The proposal to require deprivation and deletion orders following conviction is, surely, the logical conclusion of the existence of the offence. If it is an offence for these images to be made and shared, then a court should require their deletion.
The amendments concerning screenshotting, copying of temporarily shared images, and the creation or distribution of degrading material are also rooted in the lived experience of many individuals, particularly young women and girls. Technology has outpaced the assumptions underpinning older offences. As my noble friend has argued, consent given for a time-limited viewing is not consent to permanent capture, nor should the law allow perpetrators to evade liability through technical loopholes.
Finally, on Amendment 277, we are supportive of the proposed expansion of the voyeurism offence to include where a person records non-consensual images of a person with the intent of obtaining sexual gratification. It is appalling that people can film others without their knowledge and consent and use those images for their own nefarious purposes.

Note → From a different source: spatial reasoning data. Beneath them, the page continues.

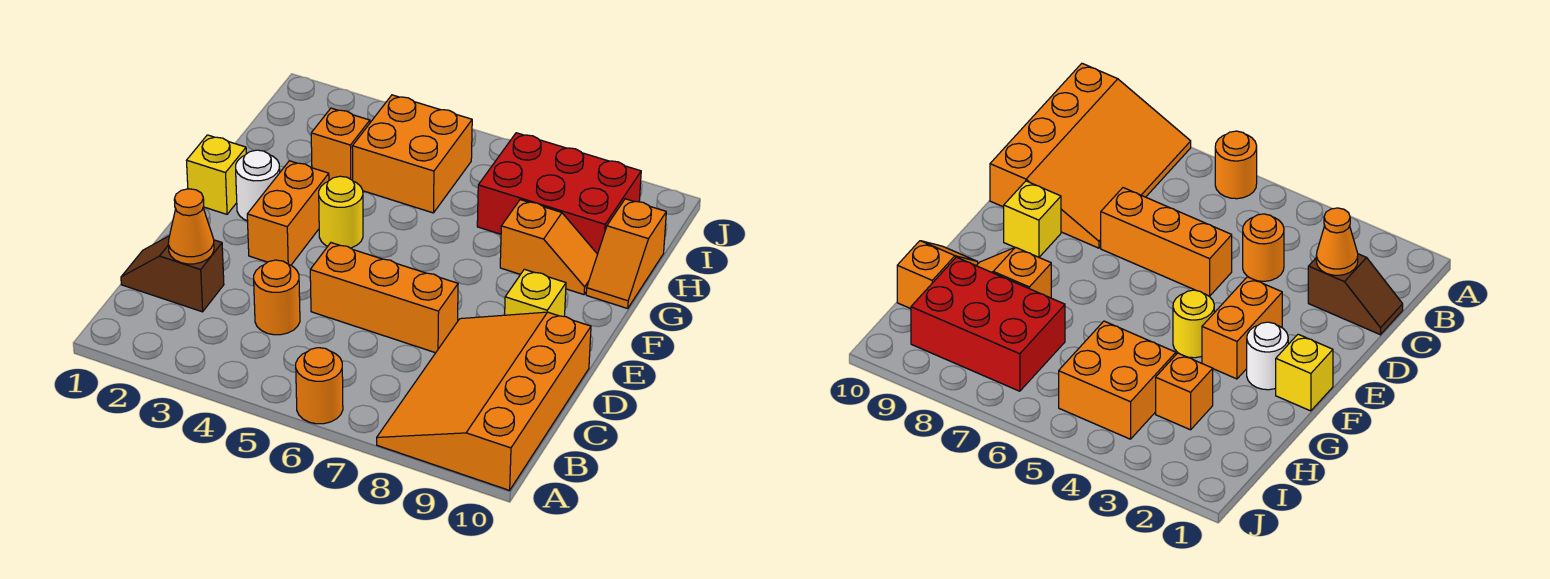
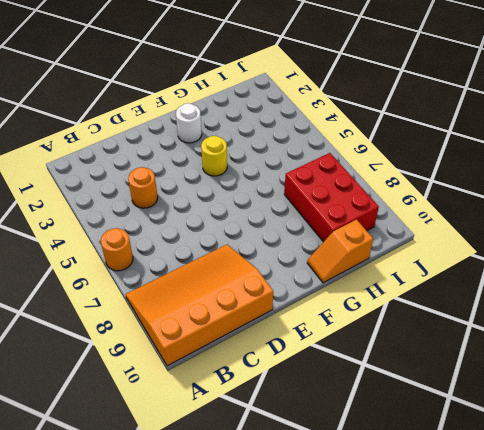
none -> brown 1x2 slope [121,236,224,312]
none -> orange 1x3 brick [310,243,458,353]
none -> orange 1x2 brick [247,161,329,265]

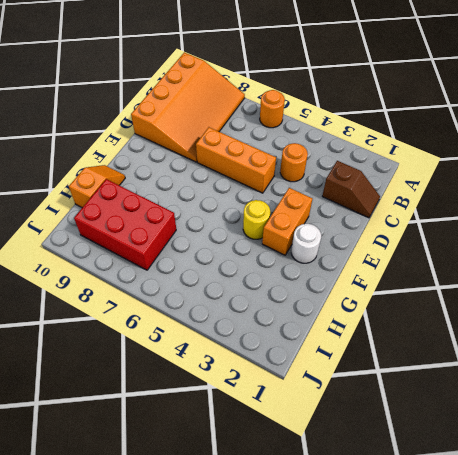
none -> yellow 1x1 brick [505,269,566,317]
none -> yellow 1x1 brick [187,135,246,214]
none -> orange 1x2 slope [500,200,598,295]

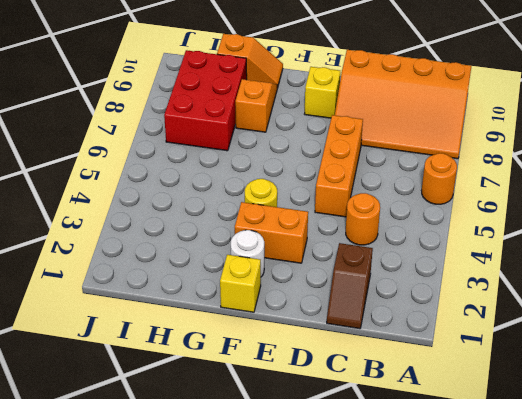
none -> orange 1x1 brick [311,108,370,180]
none -> orange 2x2 brick [352,95,472,213]
none -> orange 1x1 cone [168,189,214,264]

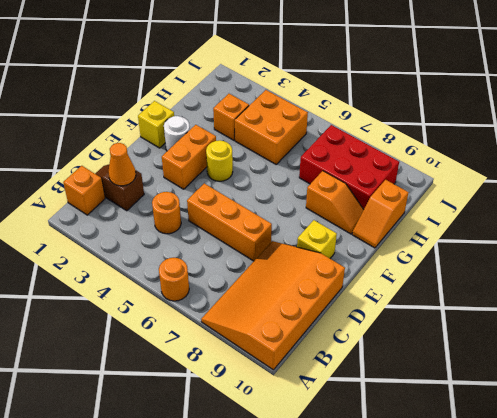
orange 1x1 brick [63,166,105,215] -> none

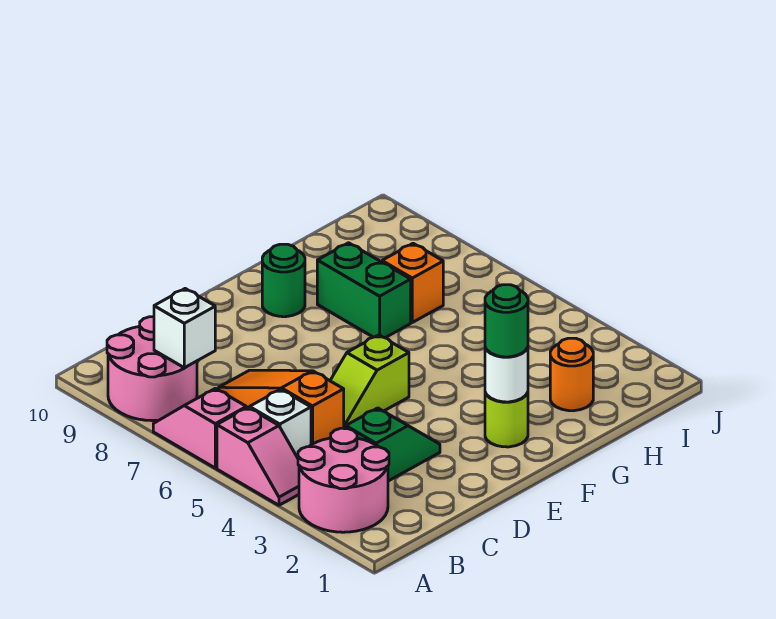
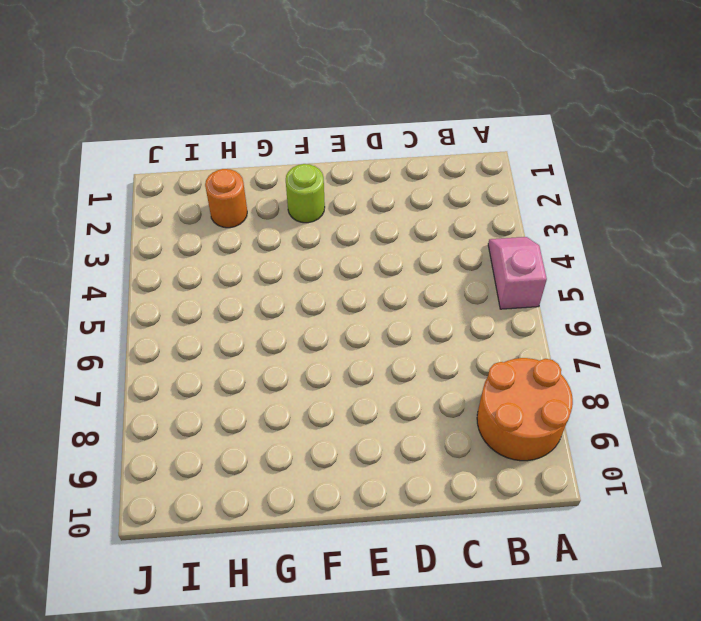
orange 2x2 round brick [477,358,573,461] -> pink 2x2 round brick [107,317,197,421]
none -> pink 2x2 round brick [298,428,389,532]
none -> pink 1x2 slope [153,388,246,468]
none -> white 1x1 brick [250,389,311,458]

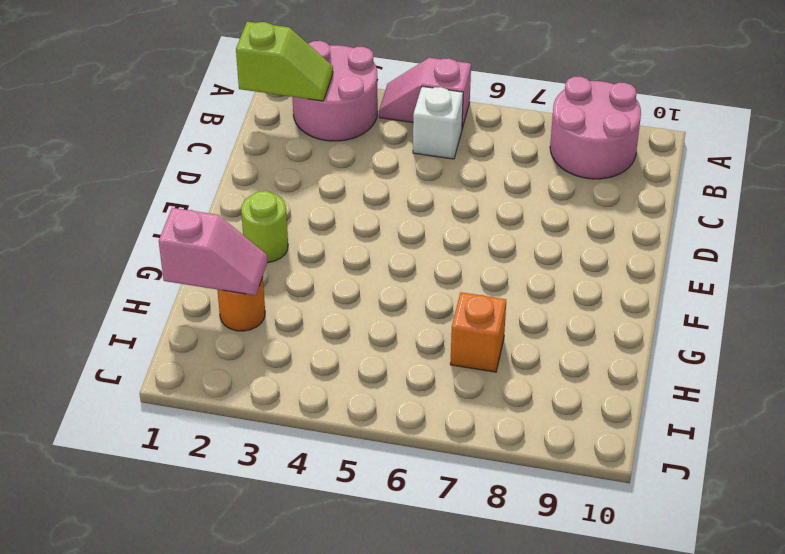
lime 1x2 slope [236,22,333,101] -> lime 1x2 slope turned to [330,335,409,429]
pink 1x2 slope [159,208,268,295] -> pink 1x2 slope moved to [153,388,246,468]
none -> green 1x2 slope [346,408,440,481]
none -> orange 1x3 slope [219,370,344,445]
none -> green 1x1 round brick [262,244,305,317]

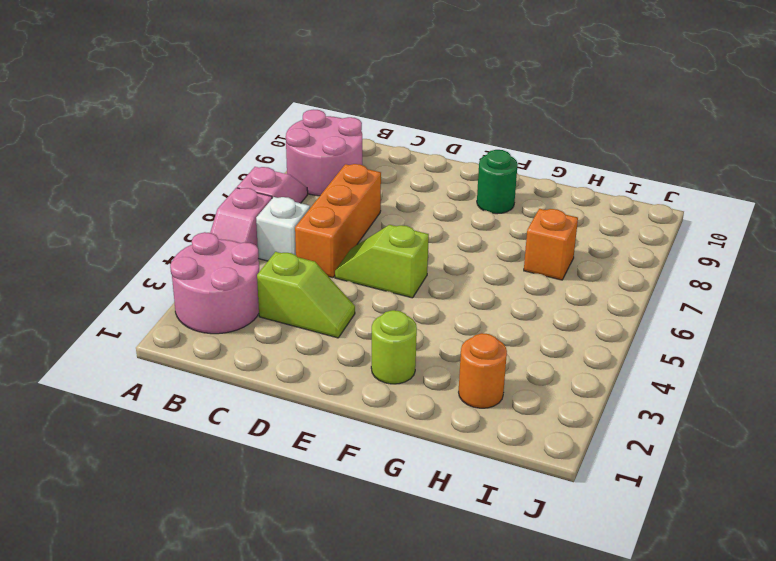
lime 1x2 slope [257,252,355,338] -> green 1x2 slope [346,408,440,481]
orange 1x3 brick [295,164,381,278] -> orange 1x3 slope [219,370,344,445]
none -> green 1x2 brick [317,243,411,338]
none -> white 1x1 brick [154,289,215,368]
none -> white 1x1 round brick [485,348,528,402]

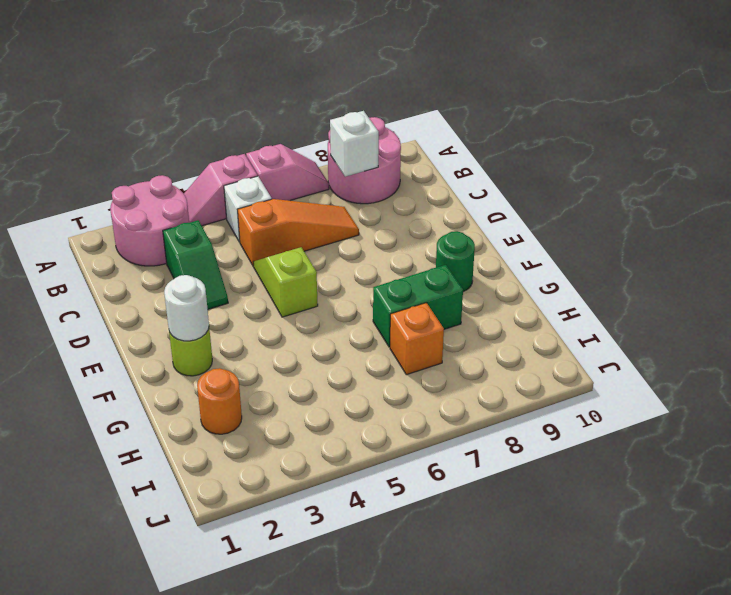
none -> green 1x1 round brick [485,285,528,357]

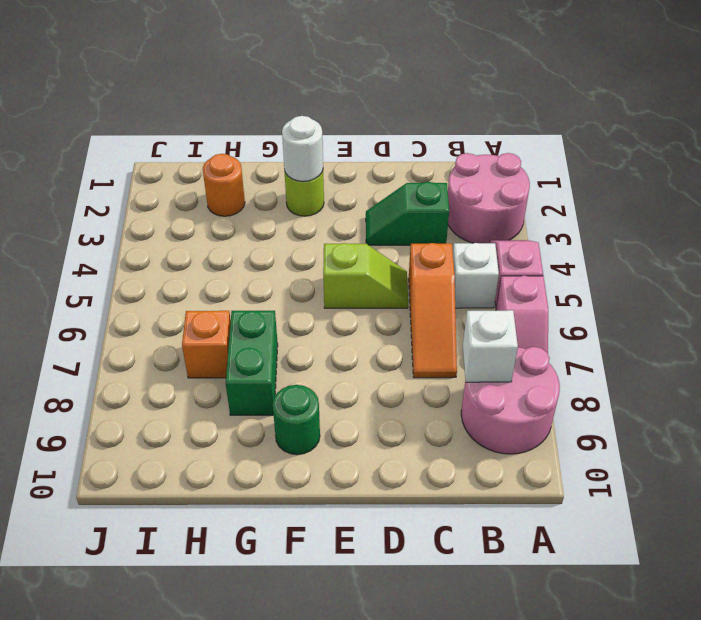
none -> green 1x1 round brick [485,285,528,357]

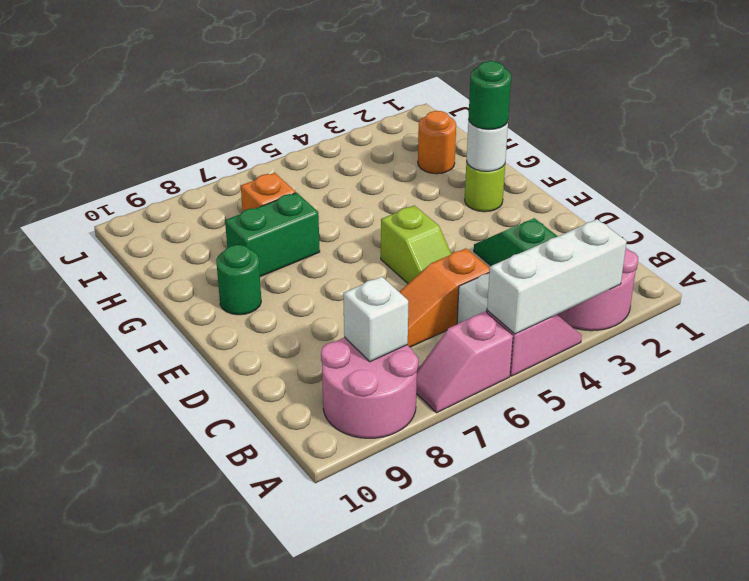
white 1x3 brick [487,219,627,334] -> none

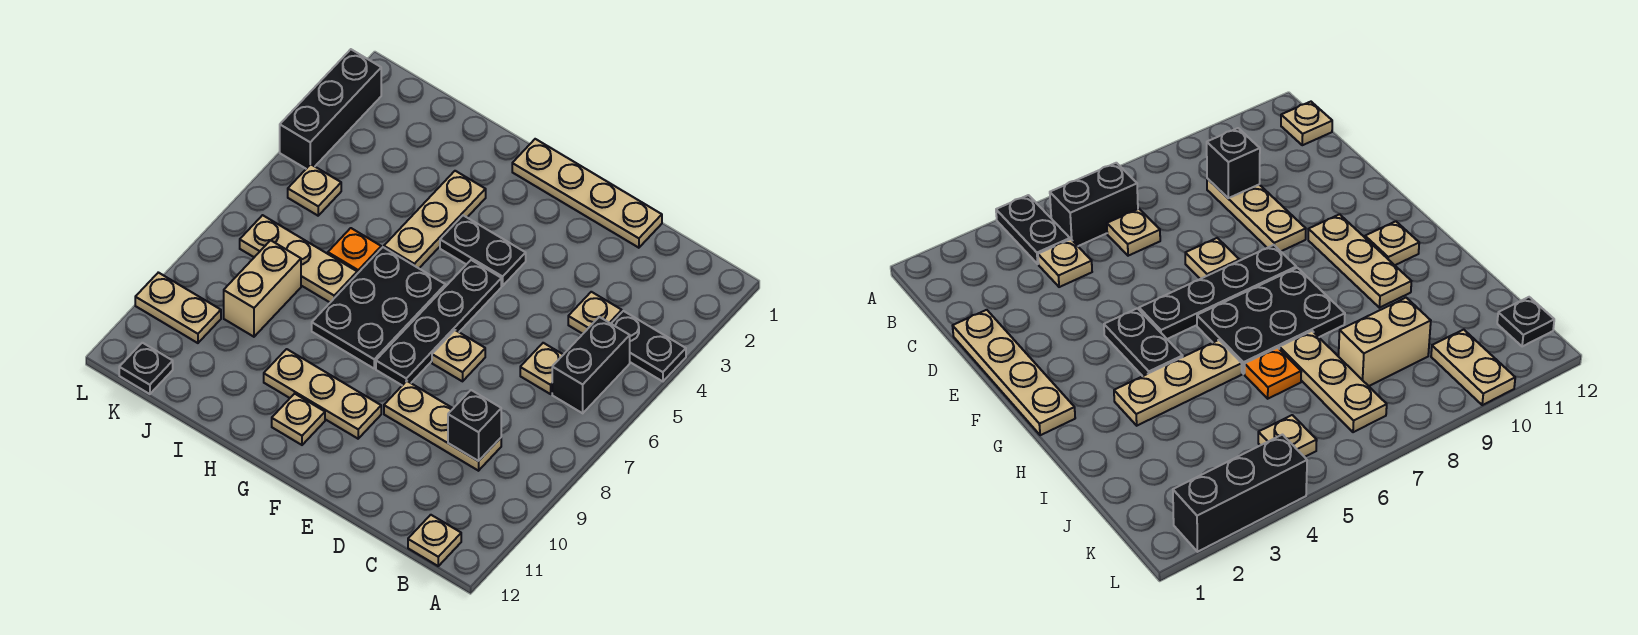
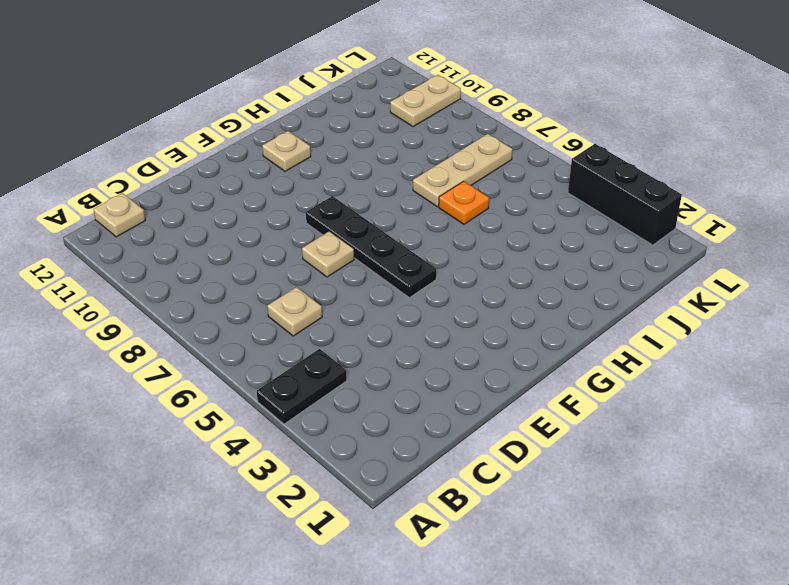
none -> black 1x2 brick [552,317,630,413]
none -> tan 1x1 plate [568,292,622,334]
none -> tan 1x3 plate [384,381,501,471]

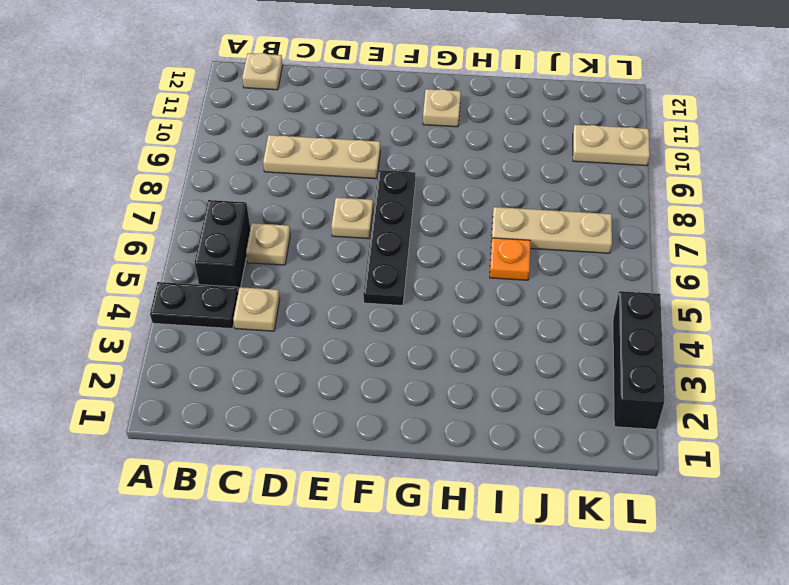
none -> tan 1x4 plate [512,139,662,248]
none -> black 1x2 plate [440,215,526,286]
none -> tan 1x3 plate [264,349,381,439]

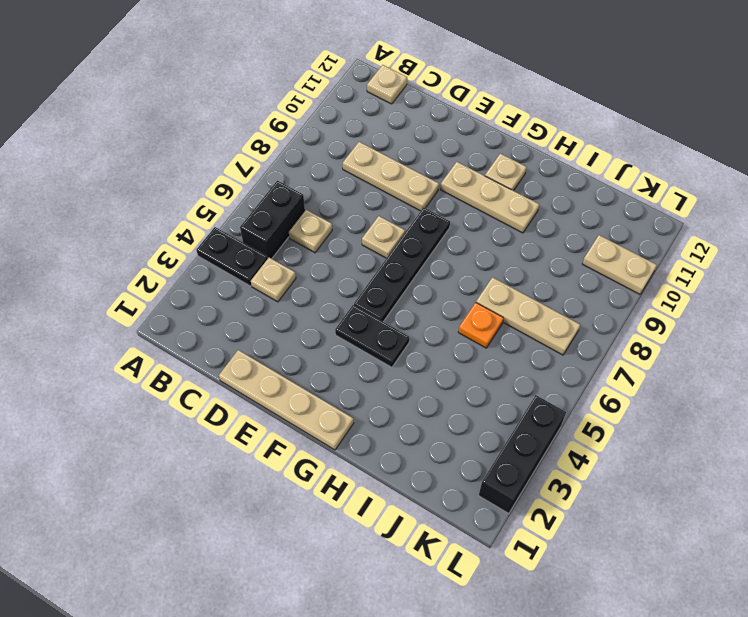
none -> black 2x3 plate [312,247,445,368]
none -> tan 1x3 plate [384,171,486,268]
none -> tan 1x2 brick [224,240,301,337]

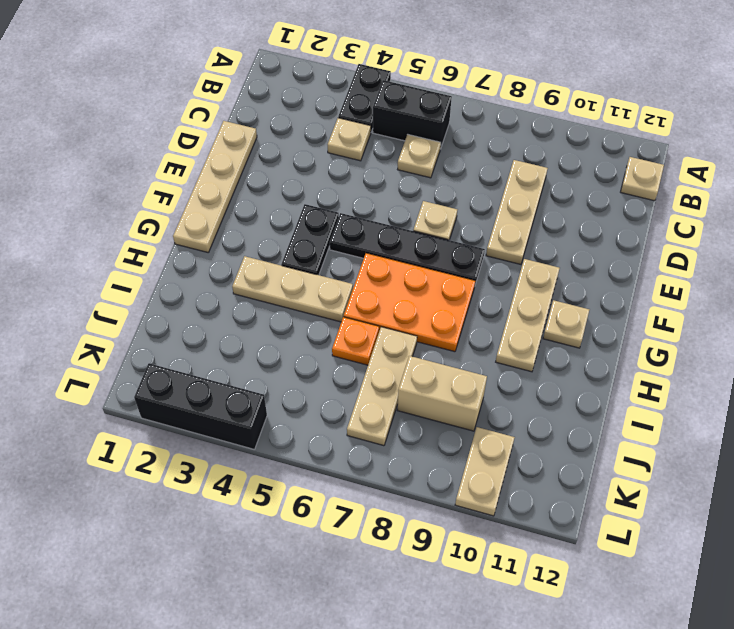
orange 2x3 plate [344,253,475,352] -> black 2x3 plate [312,247,445,368]
none -> tan 1x1 plate [288,164,341,216]
none -> black 1x1 plate [119,343,173,394]
none -> black 1x1 brick [448,390,501,461]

I also thank the Government for their welcome engagement with my noble friend on these matters. It has been clear, both in Committee and since the Ministers met with my noble friend and other stakeholders, that there has been constructive cross-party dialogue. This is reflected in the numerous amendments they have tabled in this group to similar effect. That spirit of collaboration is to be commended. These issues, which concern dignity, privacy, exploitation, and protection from abuse, should never be partisan. I am therefore grateful for what has been achieved up to this point.